TL;DR: Teach people how to do ACME to setup proper certificates automatically instead.

Upinel commented 1 week ago

Hi BenBE,

You've got some good points. And for me, it is a very good learning experience to discuss with you. localhost.direct is a non-revenue project, and I am happy to use it on my own so I make it accessible to everyone. A bad idea doesn't make an idea that should be terminated. Let's Encrypt is also a bad idea, but it doesn't make it a helpful service.

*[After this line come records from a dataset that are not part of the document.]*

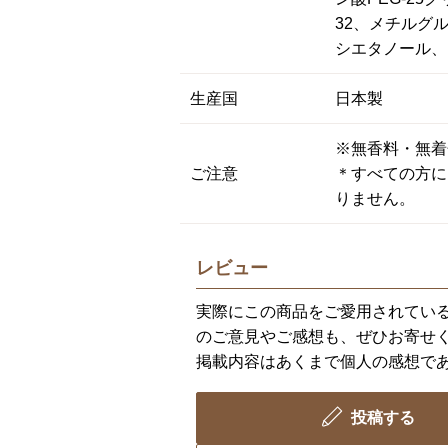
32、メチルグル
シエタノール、
生産国
日本製
※無香料・無着
ご注意
＊すべての方に
りません。
レビュー
実際にこの商品をご愛用されてい
のご意見やご感想も、ぜひお寄せ
掲載内容はあくまで個人の感想で
投稿する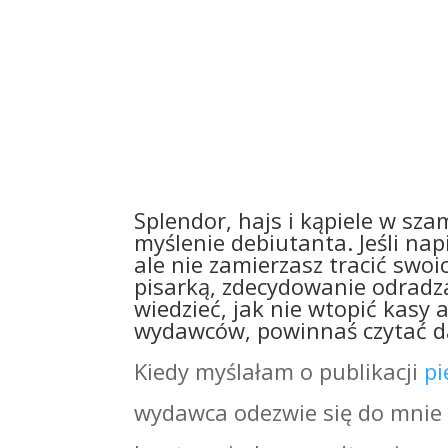
Splendor, hajs i kąpiele w sz
myślenie debiutanta. Jeśli napi
ale nie zamierzasz tracić swo
pisarką, zdecydowanie odradzam
wiedzieć, jak nie wtopić kasy
wydawców, powinnaś czytać da
Kiedy myślałam o publikacji
pi
wydawca odezwie się do mnie 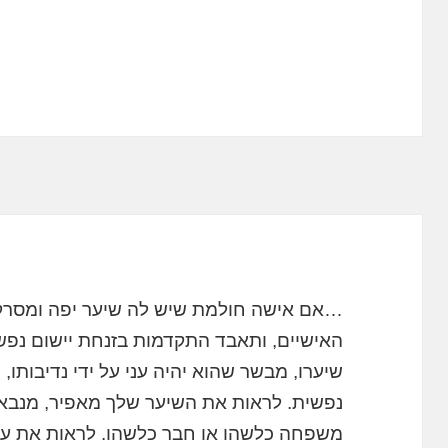
…אם אישה חולמת שיש לה שיער יפה ומסרקת 
האישיים, ותאבד התקדמות בזנחת יישום נפש
שיערו, מבשר שהוא יהיה עני על ידי נדיבותו
נפשית. לראות את השיער שלך מאפיר, מנבא 
משפחה כלשהו או חבר כלשהו. לראות את עצ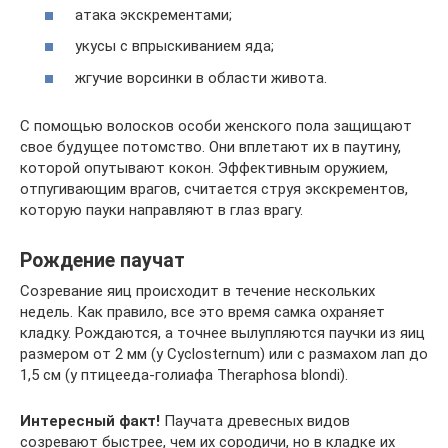
атака экскрементами;
укусы с впрыскиванием яда;
жгучие ворсинки в области живота.
С помощью волосков особи женского пола защищают
свое будущее потомство. Они вплетают их в паутину,
которой опутывают кокон. Эффективным оружием,
отпугивающим врагов, считается струя экскрементов,
которую пауки направляют в глаз врагу.
Рождение паучат
Созревание яиц происходит в течение нескольких
недель. Как правило, все это время самка охраняет
кладку. Рождаются, а точнее вылупляются паучки из яиц
размером от 2 мм (у Cyclosternum) или с размахом лап до
1,5 см (у птицееда-голиафа Theraphosa blondi).
Интересный факт!
Паучата древесных видов
созревают быстрее, чем их сородичи, но в кладке их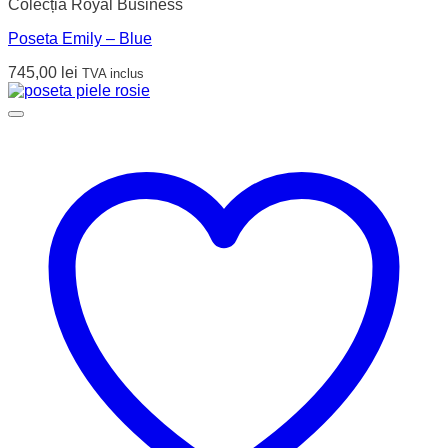
Colecția Royal Business
Poseta Emily – Blue
745,00
lei
TVA inclus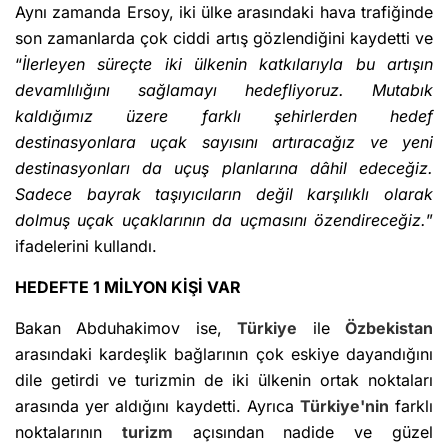
Aynı zamanda Ersoy, iki ülke arasındaki hava trafiğinde
son zamanlarda çok ciddi artış gözlendiğini kaydetti ve
“
İlerleyen süreçte iki ülkenin katkılarıyla bu artışın
devamlılığını sağlamayı hedefliyoruz. Mutabık
kaldığımız üzere farklı şehirlerden hedef
destinasyonlara uçak sayısını artıracağız ve yeni
destinasyonları da uçuş planlarına dâhil edeceğiz.
Sadece bayrak taşıyıcıların değil karşılıklı olarak
dolmuş uçak uçaklarının da uçmasını özendireceğiz.
”
ifadelerini kullandı.
HEDEFTE 1 MİLYON KİŞİ VAR
Bakan Abduhakimov ise,
Türkiye
ile
Özbekistan
arasındaki kardeşlik bağlarının çok eskiye dayandığını
dile getirdi ve turizmin de iki ülkenin ortak noktaları
arasında yer aldığını kaydetti. Ayrıca
Türkiye'nin
farklı
noktalarının
turizm
açısından nadide ve güzel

  1. Regarding MITM attacks, yes, I do think there is a risk of DNS pollution and MITM attacks happening at the same time. Developers might be directed to a MITM website. But, due to the nature of localhost.direct, it is just pointing to 127.0.0.1 and is only for developers, which makes it a very tricky and different situation compared to general MITM website. In theory, even if hackers or government bodies polluted the DNS record, developers using this might be guided to a third-party server, but it is still impossible to fake a site that they don't have the idea of what it originally is. So the risk is minimal, although it is “technically” possible.
  2. In terms of GDPR, as an expert in this field, it doesn't seem like GDPR is doing anything on this. GDPR cares about data leaks (data leak =/= certificate leak, and if a project is designed to do so, you cannot call it a leak). It is the same as using localhost (which lives in every computer’s hosts file) with poor security code. Simply put, GDPR does not care about SSL or certificates; they only care about data leaks and data processor, and data leaks are on the code and operation level.
  3. In terms of "unregistered entity", it really depends on where you live. If you live in a country such as China, having a website itself might require registration, but in my country, it doesn't. And what you've mentioned of unlimited liability, in fact, also challenging MIT/Apache license liability on their open-source project "contributor". Tort law doesn’t work like that.

Despite our discussion, I still think you've provided me with many insights, and I do think you are in good faith and a good developer. IT IS A BAD IDEA, of course, but it WORKS. ACME sometime is really not a choice for some people, so early-stage developers are using their company computers to learn coding, and they are unfortunately really not supposed to focus certificate stuff at this early learning stage. Programming is a very steep learning curve; it is extremely difficult at the beginning. And they really need something like this. As an ex-software lead in CA, the community really needs your insight on helping us find out a way that works within the scope and working "just OK", even if it isn't a perfect idea.

//Upinel

Upinel commented 1 week ago

Personally, this project is non-revenue project for the developers' community. I have nothing to lose if it ceases to exist. Ultimately, I can still use it for my development work regardless how it goes. The only downside is the community that genuinely needs it.

So, please share your knowledge to help it become "just OK". The community needs you.